*TASK OBJECTIVE*:
State how many lines of the listing contain the string "maintenance", with case counting, and give only that number.

======== INPUT

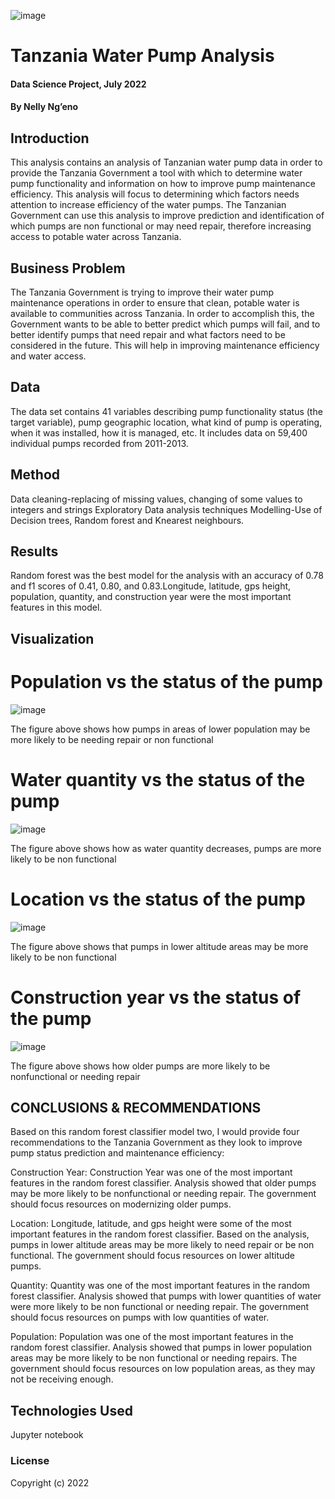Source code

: ![image](https://user-images.githubusercontent.com/85990318/181903849-f2eaac99-e661-4894-849a-589d652bab1a.png)


# Tanzania Water Pump Analysis

#### Data Science Project, July 2022

#### By **Nelly Ng’eno**

## Introduction

This analysis contains an analysis of Tanzanian water pump data in order to provide the Tanzania Government a tool with which to determine water pump functionality and information on how to improve pump maintenance efficiency. This analysis will focus to determining which factors needs attention to increase efficiency of the water pumps. The Tanzanian Government can use this analysis to improve prediction and identification of which pumps are non functional or may need repair, therefore increasing access to potable water across Tanzania.

## Business Problem

The Tanzania Government is trying to improve their water pump maintenance operations in order to ensure that clean, potable water is available to communities across Tanzania. In order to accomplish this, the Government wants to be able to better predict which pumps will fail, and to better identify pumps that need repair and what factors need to be considered in the future. This will help in improving maintenance efficiency and water access.

## Data

The data set contains 41 variables describing pump functionality status (the target variable), pump geographic location, what kind of pump is operating, when it was installed, how it is managed, etc. It includes data on 59,400 individual pumps recorded from 2011-2013.

## Method

Data cleaning-replacing of  missing values, changing of some values to integers and strings
Exploratory Data analysis techniques
Modelling-Use of Decision trees, Random forest and Knearest neighbours.

## Results

Random forest was the best model for the analysis  with an accuracy of 0.78 and f1 scores of 0.41, 0.80, and 0.83.Longitude, latitude, gps height, population, quantity, and construction year were the most important features in this model.

## Visualization

# Population vs the status of the pump

![image](https://user-images.githubusercontent.com/85990318/181903391-1cfb23a5-210d-4fb8-8e2e-8b6b5e9ec982.png)

The figure above shows how pumps in areas of lower population may be more likely to be needing repair or non functional

# Water quantity vs the status of the pump

![image](https://user-images.githubusercontent.com/85990318/181903461-fd402928-dcd0-4913-859a-ace79bfe580b.png)

The figure above shows how as water quantity decreases, pumps are more likely to be non functional

# Location vs the status of the pump

![image](https://user-images.githubusercontent.com/85990318/181903523-b3e4c9e5-3ef5-4535-8e18-77959c9abe8b.png)

The figure above shows that pumps in lower altitude areas may be more likely to be non functional

# Construction year vs the status of the pump

![image](https://user-images.githubusercontent.com/85990318/181903716-1b8c06ab-e7ff-4892-8c80-36e5c5745dea.png)

The figure above shows how older pumps are more likely to be nonfunctional or needing repair

## CONCLUSIONS & RECOMMENDATIONS

Based on this random forest classifier model two, I would provide four recommendations to the Tanzania Government as they look to improve pump status prediction and maintenance efficiency:

Construction Year: Construction Year was one of the most important features in the random forest classifier. Analysis showed that older pumps may be more likely to be nonfunctional or needing repair. The government should focus resources on modernizing older pumps.

Location: Longitude, latitude, and gps height were some of the most important features in the random forest classifier. Based on the analysis, pumps in lower altitude areas may be more likely to need repair or be non functional. The government should focus resources on lower altitude pumps.

Quantity: Quantity was one of the most important features in the random forest classifier. Analysis showed that pumps with lower quantities of water were more likely to be non functional or needing repair. The government should focus resources on pumps with low quantities of water.

Population: Population was one of the most important features in the random forest classifier. Analysis showed that pumps in lower population areas may be more likely to be non functional or needing repairs. The government should focus resources on low population areas, as they may not be receiving enough.

## Technologies Used
Jupyter notebook

### License
Copyright (c) 2022
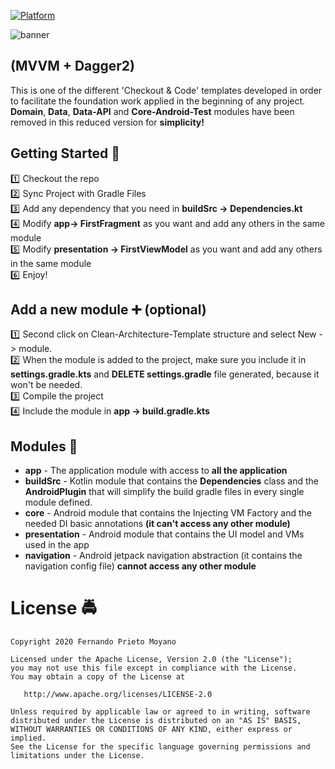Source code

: [![Platform](https://img.shields.io/badge/platform-android-brightgreen)](https://developer.android.com/reference)

![banner](art/Simplified-Dagger2.jpg)

## (MVVM + Dagger2)

This is one of the different 'Checkout & Code' templates developed in order to facilitate the foundation work applied in the beginning of any project.
**Domain**, **Data**, **Data-API** and **Core-Android-Test** modules have been removed in this reduced version for **simplicity!**


## Getting Started :vertical_traffic_light:

:one:   Checkout the repo<br/>
:two:   Sync Project with Gradle Files<br/>
:three:   Add any dependency that you need in **buildSrc -> Dependencies.kt**<br/>
:four:   Modify **app-> FirstFragment** as you want and add any others in the same module<br/>
:five:   Modify **presentation -> FirstViewModel** as you want and add any others in the same module<br/>
:six:   Enjoy!<br/>


## Add a new module :heavy_plus_sign: (optional)

:one:   Second click on Clean-Architecture-Template structure and select New -> module.<br/>
:two:   When the module is added to the project, make sure you include it in **settings.gradle.kts** and **DELETE settings.gradle** file generated, because it won't be needed.<br/>
:three:   Compile the project<br/>
:four:   Include the module in **app -> build.gradle.kts**<br/>


## Modules :department_store:

* **app** - The application module with access to **all the application**
* **buildSrc** - Kotlin module that contains the **Dependencies** class and the **AndroidPlugin** that will simplify the build gradle files in every single module defined.
* **core** - Android module that contains the Injecting VM Factory and the needed DI basic annotations **(it can't access any other module)**
* **presentation** - Android module that contains the UI model and VMs used in the app
* **navigation** - Android jetpack navigation abstraction (it contains the navigation config file) **cannot access any other module**


#  License :oncoming_police_car:

    Copyright 2020 Fernando Prieto Moyano

    Licensed under the Apache License, Version 2.0 (the "License");
    you may not use this file except in compliance with the License.
    You may obtain a copy of the License at

       http://www.apache.org/licenses/LICENSE-2.0

    Unless required by applicable law or agreed to in writing, software
    distributed under the License is distributed on an "AS IS" BASIS,
    WITHOUT WARRANTIES OR CONDITIONS OF ANY KIND, either express or implied.
    See the License for the specific language governing permissions and
    limitations under the License.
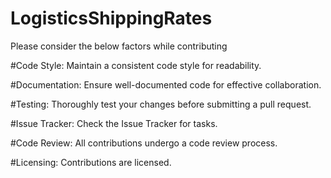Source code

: # LogisticsShippingRates
Please consider the below factors while contributing

#Code Style:
Maintain a consistent code style for readability.

#Documentation:
Ensure well-documented code for effective collaboration.

#Testing:
Thoroughly test your changes before submitting a pull request.

#Issue Tracker:
Check the Issue Tracker for tasks.

#Code Review:
All contributions undergo a code review process.

#Licensing:
Contributions are licensed.
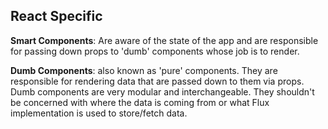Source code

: ## React Specific

**Smart Components**: Are aware of the state of the app and are responsible for
passing down props to 'dumb' components whose job is to render.

**Dumb Components**: also known as 'pure' components. They are responsible for
rendering data that are passed down to them via props.  Dumb components are very
modular and interchangeable.  They shouldn't be concerned with where the data is
coming from or what Flux implementation is used to store/fetch data.

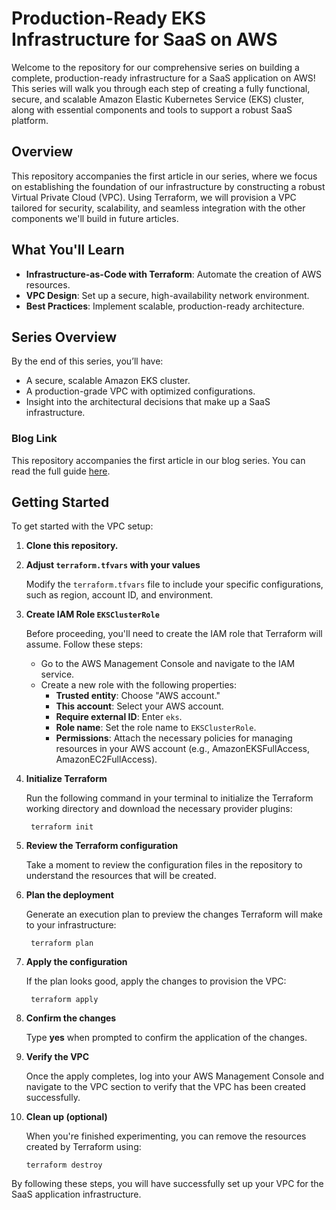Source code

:# Production-Ready EKS Infrastructure for SaaS on AWS

Welcome to the repository for our comprehensive series on building a complete, production-ready infrastructure for a SaaS application on AWS! This series will walk you through each step of creating a fully functional, secure, and scalable Amazon Elastic Kubernetes Service (EKS) cluster, along with essential components and tools to support a robust SaaS platform.

## Overview

This repository accompanies the first article in our series, where we focus on establishing the foundation of our infrastructure by constructing a robust Virtual Private Cloud (VPC). Using Terraform, we will provision a VPC tailored for security, scalability, and seamless integration with the other components we'll build in future articles.

## What You'll Learn

- **Infrastructure-as-Code with Terraform**: Automate the creation of AWS resources.
- **VPC Design**: Set up a secure, high-availability network environment.
- **Best Practices**: Implement scalable, production-ready architecture.

## Series Overview

By the end of this series, you’ll have:
- A secure, scalable Amazon EKS cluster.
- A production-grade VPC with optimized configurations.
- Insight into the architectural decisions that make up a SaaS infrastructure.

### Blog Link
This repository accompanies the first article in our blog series. You can read the full guide [here](https://www.waelgabsi.com/blog/building-vpc).

## Getting Started

To get started with the VPC setup:

1. **Clone this repository.**

2. **Adjust `terraform.tfvars` with your values**

   Modify the `terraform.tfvars` file to include your specific configurations, such as region, account ID, and environment.

3. **Create IAM Role `EKSClusterRole`**

   Before proceeding, you'll need to create the IAM role that Terraform will assume. Follow these steps:
   - Go to the AWS Management Console and navigate to the IAM service.
   - Create a new role with the following properties:
     - **Trusted entity**: Choose "AWS account."
     - **This account**: Select your AWS account.
     - **Require external ID**: Enter `eks`.
     - **Role name**: Set the role name to `EKSClusterRole`.
     - **Permissions**: Attach the necessary policies for managing resources in your AWS account (e.g., AmazonEKSFullAccess, AmazonEC2FullAccess).

4. **Initialize Terraform**

   Run the following command in your terminal to initialize the Terraform working directory and download the necessary provider plugins:
        
        terraform init

5. **Review the Terraform configuration**

     Take a moment to review the configuration files in the repository to understand the resources that will be created.

6. **Plan the deployment** 
    
    Generate an execution plan to preview the changes Terraform will make to your infrastructure:

        terraform plan

7. **Apply the configuration** 
    
    If the plan looks good, apply the changes to provision the VPC:

        terraform apply


8. **Confirm the changes**

 
    Type **yes** when prompted to confirm the application of the changes.

9. **Verify the VPC** 
    
    Once the apply completes, log into your AWS Management Console and navigate to the VPC section to verify that the VPC has been created successfully.

10. **Clean up (optional)** 
    
    When you're finished experimenting, you can remove the resources created by Terraform using:

        terraform destroy


By following these steps, you will have successfully set up your VPC for the SaaS application infrastructure.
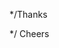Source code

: */Thanks 

<!---
FocatPoinl/FocatPoinl is a ✨ special ✨ repository because its `README.md` (this file) appears on your GitHub profile.
You can click the Preview link to take a look at your changes.
--->
*/ Cheers
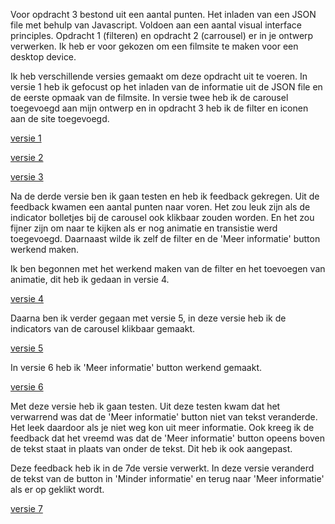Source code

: Voor opdracht 3 bestond uit een aantal punten. Het inladen van een JSON file met behulp van Javascript. Voldoen aan een aantal visual interface principles. Opdracht 1 (filteren) en opdracht 2 (carrousel) er in je ontwerp verwerken. Ik heb er voor gekozen om een filmsite te maken voor een desktop device.

Ik heb verschillende versies gemaakt om deze opdracht uit te voeren. In versie 1 heb ik gefocust op het inladen van de informatie uit de JSON file en de eerste opmaak van de filmsite. In versie twee heb ik de carousel toegevoegd aan mijn ontwerp en in opdracht 3 heb ik de filter en iconen aan de site toegevoegd.

[versie 1](https://lisaottenhof.github.io/Frontend-voor-Designers/Opdracht%203/versie%201)

[versie 2](https://lisaottenhof.github.io/Frontend-voor-Designers/Opdracht%203/versie%202)

[versie 3](https://lisaottenhof.github.io/Frontend-voor-Designers/Opdracht%203/versie%203)

Na de derde versie ben ik gaan testen en heb ik feedback gekregen. Uit de feedback kwamen een aantal punten naar voren.
Het zou leuk zijn als de indicator bolletjes bij de carousel ook klikbaar zouden worden. En het zou fijner zijn om naar te kijken als er nog animatie en transistie werd toegevoegd. Daarnaast wilde ik zelf de filter en de 'Meer informatie' button werkend maken. 

Ik ben begonnen met het werkend maken van de filter en het toevoegen van animatie, dit heb ik gedaan in versie 4.

[versie 4](https://lisaottenhof.github.io/Frontend-voor-Designers/Opdracht%203/versie%204)

Daarna ben ik verder gegaan met versie 5, in deze versie heb ik de indicators van de carousel klikbaar gemaakt. 

[versie 5](https://lisaottenhof.github.io/Frontend-voor-Designers/Opdracht%203/versie%205)

In versie 6 heb ik 'Meer informatie' button werkend gemaakt. 

[versie 6](https://lisaottenhof.github.io/Frontend-voor-Designers/Opdracht%203/versie%206)

Met deze versie heb ik gaan testen. Uit deze testen kwam dat het verwarrend was dat de 'Meer informatie' button niet van tekst veranderde. Het leek daardoor als je niet weg kon uit meer informatie. Ook kreeg ik de feedback dat het vreemd was dat de 'Meer informatie' button opeens boven de tekst staat in plaats van onder de tekst. Dit heb ik ook aangepast. 

Deze feedback heb ik in de 7de versie verwerkt. In deze versie veranderd de tekst van de button in 'Minder informatie' en terug naar 'Meer informatie' als er op geklikt wordt. 

[versie 7](https://lisaottenhof.github.io/Frontend-voor-Designers/Opdracht%203/versie%207)
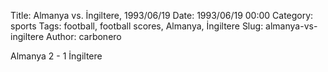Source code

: Title: Almanya vs. İngiltere, 1993/06/19
Date: 1993/06/19 00:00
Category: sports
Tags: football, football scores, Almanya, İngiltere
Slug: almanya-vs-ingiltere
Author: carbonero


Almanya 2 - 1 İngiltere
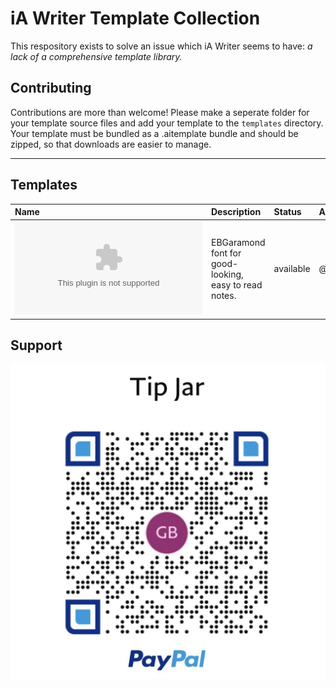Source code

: # iA Writer Template Collection

This respository exists to solve an issue which iA Writer seems to have: _a lack of a comprehensive template library._

## Contributing

Contributions are more than welcome! Please make a seperate folder for your template source files and add your template to the `templates` directory. Your template must be bundled as a .aitemplate bundle and should be zipped, so that downloads are easier to manage.

---

## Templates

| Name           | Description                                           | Status    | Author  | Date     |
| :------------- | :---------------------------------------------------- | :-------- | :------ | :------- |
| ![Garamond Notes](https://github.com/corei8/iAWriter-Template-Collection/raw/main/templates/Garamond-notes.iatemplate.zip "Garamond Notes") | EBGaramond font for good-looking, easy to read notes. | available | @corei8 | 07-18-21 |

## Support

![donate](/images/IMG_0177.jpg)
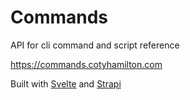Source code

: # Commands

API for cli command and script reference

https://commands.cotyhamilton.com

Built with [Svelte](https://svelte.dev) and [Strapi](https://strapi.io)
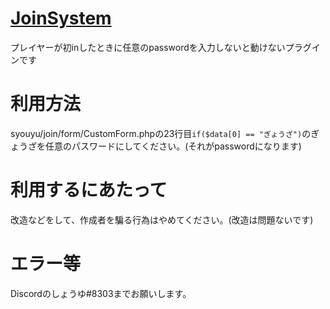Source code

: # [JoinSystem](https://github.com/syoooooooooyu/JoinSystem)

プレイヤーが初inしたときに任意のpasswordを入力しないと動けないプラグインです

# 利用方法

syouyu/join/form/CustomForm.phpの23行目``if($data[0] == "ぎょうざ")``のぎょうざを任意のパスワードにしてください。(それがpasswordになります)

# 利用するにあたって

改造などをして、作成者を騙る行為はやめてください。(改造は問題ないです)

# エラー等

Discordのしょうゆ#8303までお願いします。

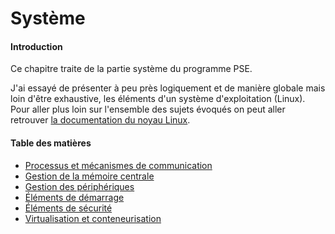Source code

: # Système

#### Introduction

Ce chapitre traite de la partie système du programme PSE.

J'ai essayé de présenter à peu près logiquement et de manière globale mais loin d'être exhaustive,
les éléments d'un système d'exploitation (Linux). Pour aller plus loin sur l'ensemble des sujets
évoqués on peut aller retrouver [la documentation du noyau
Linux](https://www.kernel.org/doc/html/latest/).

#### Table des matières

* [Processus et mécanismes de communication](processus_et_mecanismes_de_communication/index.md)
* [Gestion de la mémoire centrale](gestion_de_la_memoire_centrale/index.md)
* [Gestion des périphériques](gestion_des_peripheriques/index.md)
* [Éléments de démarrage](elements_de_demarrage/index.md)
* [Éléments de sécurité](elements_de_securite/index.md)
* [Virtualisation et conteneurisation](virtualisation_et_conteneurisation/index.md)
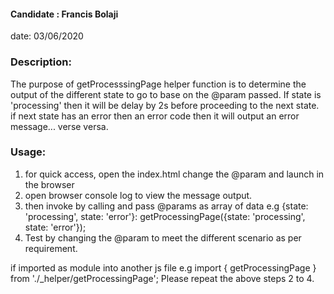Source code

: #### Candidate : Francis Bolaji
date: 03/06/2020

### Description: 
The purpose of getProcesssingPage helper function is to determine the output of the different state to go to base on the @param passed.
If state is 'processing' then it will be delay by 2s before proceeding to the next state. if next state has an error then an error code then it will output an error message... verse versa.


### Usage: 

1. for quick access, open the index.html change the @param and launch in the browser
2. open browser console log to view the message output.
3. then invoke by calling and pass @params as array of data e.g {state: 'processing', state: 'error'}:
    getProcessingPage({state: 'processing', state: 'error'});
4. Test by changing the @param to meet the different scenario as per requirement.

if imported as module into another js file e.g import { getProcessingPage } from './_helper/getProcessingPage';
Please repeat the above steps 2 to 4.
 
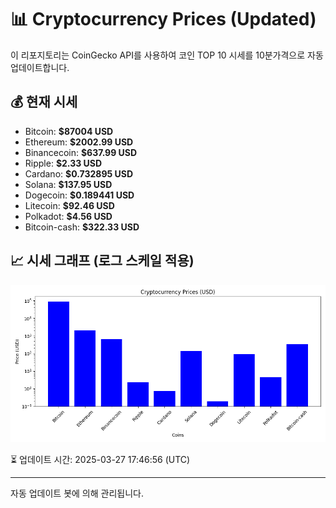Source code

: 
# 📊 Cryptocurrency Prices (Updated)

이 리포지토리는 CoinGecko API를 사용하여 코인 TOP 10 시세를 10분가격으로 자동 업데이트합니다.

## 💰 현재 시세
- Bitcoin: **$87004 USD**
- Ethereum: **$2002.99 USD**
- Binancecoin: **$637.99 USD**
- Ripple: **$2.33 USD**
- Cardano: **$0.732895 USD**
- Solana: **$137.95 USD**
- Dogecoin: **$0.189441 USD**
- Litecoin: **$92.46 USD**
- Polkadot: **$4.56 USD**
- Bitcoin-cash: **$322.33 USD**

## 📈 시세 그래프 (로그 스케일 적용)
![Crypto Prices](crypto_prices.png)

⏳ 업데이트 시간: 2025-03-27 17:46:56 (UTC)

---
자동 업데이트 봇에 의해 관리됩니다.

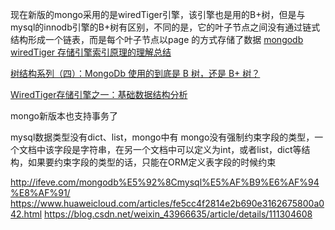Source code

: 现在新版的mongo采用的是wiredTiger引擎，该引擎也是用的B+树，但是与mysql的innodb引擎的B+树有区别，不同的是，它的叶子节点之间没有通过链式结构形成一个链表，而是每个叶子节点以page 的方式存储了数据
[mongodb wiredTiger 存储引擎索引原理的理解总结](https://blog.csdn.net/zwzwzw0a0s/article/details/106584863)

[树结构系列（四）：MongoDb 使用的到底是 B 树，还是 B+ 树？](https://www.cnblogs.com/chanshuyi/p/tree-data-structure-04-mongo-db.html)

[WiredTiger存储引擎之一：基础数据结构分析](https://mongoing.com/topic/archives-35143)



mongo新版本也支持事务了

mysql数据类型没有dict、list，mongo中有
mongo没有强制约束字段的类型，一个文档中该字段是字符串，在另一个文档中可以定义为int，或者list，dict等结构，如果要约束字段的类型的话，只能在ORM定义表字段的时候约束

http://ifeve.com/mongodb%E5%92%8Cmysql%E5%AF%B9%E6%AF%94%E8%AF%91/
https://www.huaweicloud.com/articles/fe5cc4f2814e2b690e3162675800a042.html
https://blog.csdn.net/weixin_43966635/article/details/111304608
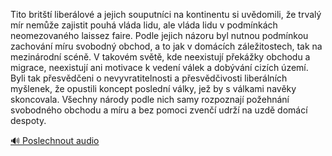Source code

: 
Tito britští liberálové a jejich souputníci na kontinentu si uvědomili, že trvalý mír nemůže zajistit pouhá vláda lidu, ale vláda lidu v podmínkách neomezovaného laissez faire. Podle jejich názoru byl nutnou podmínkou zachování míru svobodný obchod, a to jak v domácích záležitostech, tak na mezinárodní scéně. V takovém světě, kde neexistují překážky obchodu a migrace, neexistují ani motivace k vedení válek a dobývání cizích území. Byli tak přesvědčeni o nevyvratitelnosti a přesvědčivosti liberálních myšlenek, že opustili koncept poslední války, jež by s válkami navěky skoncovala. Všechny národy podle nich samy rozpoznají požehnání svobodného obchodu a míru a bez pomoci zvenčí udrží na uzdě domácí despoty.

[🔊 Poslechnout audio](/data/7-paragraphs/audio/chapter_164/para_001-Tito-britt-liberlov-a-jejich-souputnci-na-kon.mp3)
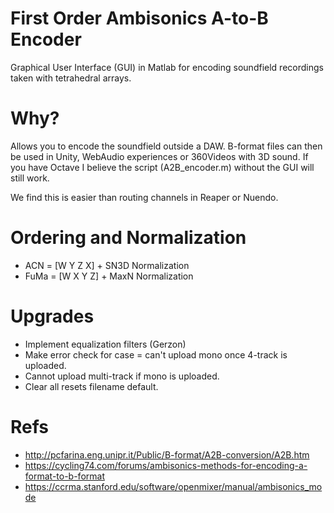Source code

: # First Order Ambisonics A-to-B Encoder
Graphical User Interface (GUI) in Matlab for encoding soundfield recordings taken with tetrahedral arrays.

# Why?
Allows you to encode the soundfield outside a DAW. B-format files can then be used in Unity, WebAudio experiences or 360Videos with 3D sound. If you have Octave I believe the script (A2B_encoder.m) without the GUI will still work.

We find this is easier than routing channels in Reaper or Nuendo.

# Ordering and Normalization
* ACN = [W Y Z X] + SN3D Normalization
* FuMa = [W X Y Z] + MaxN Normalization

# Upgrades
* Implement equalization filters (Gerzon)
* Make error check for case = can't upload mono once 4-track is uploaded.
* Cannot upload multi-track if mono is uploaded.
* Clear all resets filename default.

# Refs
* http://pcfarina.eng.unipr.it/Public/B-format/A2B-conversion/A2B.htm
* https://cycling74.com/forums/ambisonics-methods-for-encoding-a-format-to-b-format
* https://ccrma.stanford.edu/software/openmixer/manual/ambisonics_mode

================

*EXERCISE OUTPUT*:
3